# INSTRUCTIONS TO FOLLOW:
Restate every record word for word, without the pictures.

# DATA IN THIS EXERCISE:
━━━━━━━━━━━━━━━━━━━━━━━━━━━━━━
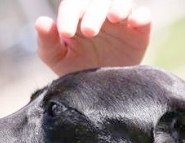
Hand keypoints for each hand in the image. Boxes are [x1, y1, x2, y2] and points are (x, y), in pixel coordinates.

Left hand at [35, 0, 151, 75]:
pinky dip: (140, 16)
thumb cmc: (76, 70)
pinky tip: (134, 23)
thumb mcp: (57, 59)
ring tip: (114, 18)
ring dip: (118, 7)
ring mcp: (120, 21)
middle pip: (97, 3)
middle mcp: (99, 14)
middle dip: (93, 14)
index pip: (72, 6)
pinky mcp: (139, 31)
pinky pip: (143, 16)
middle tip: (88, 32)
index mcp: (77, 17)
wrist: (102, 92)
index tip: (65, 34)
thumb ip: (47, 42)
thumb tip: (41, 21)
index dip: (68, 16)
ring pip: (121, 4)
━━━━━━━━━━━━━━━━━━━━━━━━━━━━━━
# WORKED SOLUTION:
Hand keypoints for each hand in the image. Boxes are [x1, y1, x2, y2] and points are (x, y), in pixel coordinates.

Left hand at [35, 0, 151, 75]:
pinky dip: (140, 16)
thumb cmc: (76, 70)
pinky tip: (134, 23)
thumb mcp: (57, 59)
ring tip: (114, 18)
ring dip: (118, 7)
ring mcp: (120, 21)
middle pip: (97, 3)
middle mcp: (99, 14)
middle dip: (93, 14)
index pip: (72, 6)
pinky mcp: (139, 31)
pinky pip: (143, 16)
middle tip: (88, 32)
index mcp: (77, 17)
wrist: (102, 92)
index tip: (65, 34)
thumb ip: (47, 42)
thumb tip: (41, 21)
index dip: (68, 16)
ring pip: (121, 4)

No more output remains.